# Requisitos do exercício
Transcreva integralmente, sem nenhuma alteração, o trecho citado sobre a morte da bebê em Camapuã.

# Trecho citado
━━━━━━

A cidade de Camapuã (MS) foi abalada na madrugada de quarta‑feira, 9 de julho, quando a morte de uma bebê de 1 ano e 9 meses revelou indícios de violência sexual dentro da própria família. O pai, de 28 anos, confessou o abuso à Polícia Civil e permanece preso.
Segundo o delegado Matheus Vital, responsável pela investigação, o suspeito detalhou como cometeu o estupro após ser questionado pelos investigadores. Ele foi detido em flagrante por estupro de vulnerável com resultado morte e teve a prisão convertida em preventiva; a decisão agora aguarda homologação judicial.
A mãe da criança, ex‑companheira do investigado, declarou inicialmente desconhecer o crime. Contudo, a Polícia Civil apura se houve omissão ou negligência de cuidados. Caso fique comprovada a passividade, ela poderá responder pelos mesmos delitos em concurso com o autor.
Histórico médico delicado
A vítima usava traqueostomia e havia sido internada no Hospital Universitário (HU) de Campo Grande em 28 de junho. Na ocasião foram diagnosticadas infecção na cânula, larvas, piolhos, pneumonia e quadro de convulsões. Depois de cirurgia em 30 de junho para remoção das larvas e troca da cânula, a criança recebeu alta dois dias antes da morte. O HU será oficiado para fornecer detalhes do tratamento, e a investigação já considera a hipótese de maus‑tratos anteriores.
Do atendimento médico ao flagrante
Na manhã de quarta‑feira, a menina foi levada por familiares a um posto de saúde com falta de ar e, devido à gravidade, transferida ao Hospital Municipal de Camapuã, onde chegou sem vida. O médico de plantão detectou sinais de violência sexual e acionou a polícia.

━━━━━━

# Trechos de dados
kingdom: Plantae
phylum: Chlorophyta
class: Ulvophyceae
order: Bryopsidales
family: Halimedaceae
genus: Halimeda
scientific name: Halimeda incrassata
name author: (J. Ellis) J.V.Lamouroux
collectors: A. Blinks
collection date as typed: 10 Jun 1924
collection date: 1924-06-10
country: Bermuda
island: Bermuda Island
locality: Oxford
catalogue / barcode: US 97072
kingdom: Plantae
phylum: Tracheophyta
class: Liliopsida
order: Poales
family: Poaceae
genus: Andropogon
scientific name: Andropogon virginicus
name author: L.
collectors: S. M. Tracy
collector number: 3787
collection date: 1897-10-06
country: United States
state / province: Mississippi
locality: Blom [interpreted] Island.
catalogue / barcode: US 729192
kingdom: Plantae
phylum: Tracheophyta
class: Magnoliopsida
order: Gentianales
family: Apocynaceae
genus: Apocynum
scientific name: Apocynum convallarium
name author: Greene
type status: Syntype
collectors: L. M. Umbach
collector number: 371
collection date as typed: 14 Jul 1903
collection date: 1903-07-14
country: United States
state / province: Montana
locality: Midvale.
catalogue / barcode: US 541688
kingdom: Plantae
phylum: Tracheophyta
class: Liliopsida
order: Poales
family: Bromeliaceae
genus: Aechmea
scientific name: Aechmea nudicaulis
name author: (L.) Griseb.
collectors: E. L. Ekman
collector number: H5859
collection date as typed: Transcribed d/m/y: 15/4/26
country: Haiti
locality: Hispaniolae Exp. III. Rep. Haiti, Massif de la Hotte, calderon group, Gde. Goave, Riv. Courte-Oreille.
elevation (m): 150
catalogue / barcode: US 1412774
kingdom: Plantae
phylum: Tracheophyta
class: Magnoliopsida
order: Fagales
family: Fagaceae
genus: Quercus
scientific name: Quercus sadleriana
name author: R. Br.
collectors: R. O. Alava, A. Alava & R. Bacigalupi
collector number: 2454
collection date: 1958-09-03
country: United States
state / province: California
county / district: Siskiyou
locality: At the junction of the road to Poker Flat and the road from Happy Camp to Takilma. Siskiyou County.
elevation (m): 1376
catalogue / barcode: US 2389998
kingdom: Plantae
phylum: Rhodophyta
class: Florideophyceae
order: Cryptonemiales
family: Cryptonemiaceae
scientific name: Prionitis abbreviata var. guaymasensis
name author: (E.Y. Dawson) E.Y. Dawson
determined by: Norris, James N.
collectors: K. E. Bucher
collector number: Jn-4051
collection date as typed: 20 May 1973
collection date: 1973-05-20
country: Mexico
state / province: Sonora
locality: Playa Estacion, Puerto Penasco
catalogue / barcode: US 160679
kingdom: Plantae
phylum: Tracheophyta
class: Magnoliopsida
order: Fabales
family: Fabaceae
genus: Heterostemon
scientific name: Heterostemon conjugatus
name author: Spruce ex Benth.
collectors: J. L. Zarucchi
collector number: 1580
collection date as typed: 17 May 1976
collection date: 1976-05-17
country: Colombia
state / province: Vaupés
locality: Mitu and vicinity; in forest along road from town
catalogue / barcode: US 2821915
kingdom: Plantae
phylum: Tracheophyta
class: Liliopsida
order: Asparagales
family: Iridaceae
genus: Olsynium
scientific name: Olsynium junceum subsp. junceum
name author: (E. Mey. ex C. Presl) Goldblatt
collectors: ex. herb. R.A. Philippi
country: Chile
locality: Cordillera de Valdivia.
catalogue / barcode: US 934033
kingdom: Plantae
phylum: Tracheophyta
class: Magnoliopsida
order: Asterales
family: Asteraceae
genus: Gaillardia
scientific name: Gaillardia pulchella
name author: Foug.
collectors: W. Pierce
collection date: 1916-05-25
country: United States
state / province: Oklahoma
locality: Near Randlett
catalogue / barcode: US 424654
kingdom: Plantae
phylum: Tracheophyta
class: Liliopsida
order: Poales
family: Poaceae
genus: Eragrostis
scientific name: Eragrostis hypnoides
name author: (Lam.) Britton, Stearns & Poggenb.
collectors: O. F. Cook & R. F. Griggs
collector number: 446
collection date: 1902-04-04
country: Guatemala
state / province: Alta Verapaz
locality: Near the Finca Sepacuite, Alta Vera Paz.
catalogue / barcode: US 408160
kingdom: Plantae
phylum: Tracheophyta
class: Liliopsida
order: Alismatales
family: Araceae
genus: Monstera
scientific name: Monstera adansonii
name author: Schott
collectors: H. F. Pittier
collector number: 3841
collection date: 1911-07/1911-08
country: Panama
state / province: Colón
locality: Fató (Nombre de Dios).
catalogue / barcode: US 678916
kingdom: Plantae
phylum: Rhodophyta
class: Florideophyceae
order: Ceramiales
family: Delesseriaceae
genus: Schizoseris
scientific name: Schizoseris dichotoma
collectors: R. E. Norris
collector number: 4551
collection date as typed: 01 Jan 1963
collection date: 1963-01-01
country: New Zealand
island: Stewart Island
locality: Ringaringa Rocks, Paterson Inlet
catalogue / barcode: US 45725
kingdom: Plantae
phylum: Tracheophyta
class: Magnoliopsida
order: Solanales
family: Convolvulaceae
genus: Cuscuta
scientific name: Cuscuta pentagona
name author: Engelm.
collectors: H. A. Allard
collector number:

━━━━━━

# Sua solução
A cidade de Camapuã (MS) foi abalada na madrugada de quarta‑feira, 9 de julho, quando a morte de uma bebê de 1 ano e 9 meses revelou indícios de violência sexual dentro da própria família. O pai, de 28 anos, confessou o abuso à Polícia Civil e permanece preso.
Segundo o delegado Matheus Vital, responsável pela investigação, o suspeito detalhou como cometeu o estupro após ser questionado pelos investigadores. Ele foi detido em flagrante por estupro de vulnerável com resultado morte e teve a prisão convertida em preventiva; a decisão agora aguarda homologação judicial.
A mãe da criança, ex‑companheira do investigado, declarou inicialmente desconhecer o crime. Contudo, a Polícia Civil apura se houve omissão ou negligência de cuidados. Caso fique comprovada a passividade, ela poderá responder pelos mesmos delitos em concurso com o autor.
Histórico médico delicado
A vítima usava traqueostomia e havia sido internada no Hospital Universitário (HU) de Campo Grande em 28 de junho. Na ocasião foram diagnosticadas infecção na cânula, larvas, piolhos, pneumonia e quadro de convulsões. Depois de cirurgia em 30 de junho para remoção das larvas e troca da cânula, a criança recebeu alta dois dias antes da morte. O HU será oficiado para fornecer detalhes do tratamento, e a investigação já considera a hipótese de maus‑tratos anteriores.
Do atendimento médico ao flagrante
Na manhã de quarta‑feira, a menina foi levada por familiares a um posto de saúde com falta de ar e, devido à gravidade, transferida ao Hospital Municipal de Camapuã, onde chegou sem vida. O médico de plantão detectou sinais de violência sexual e acionou a polícia.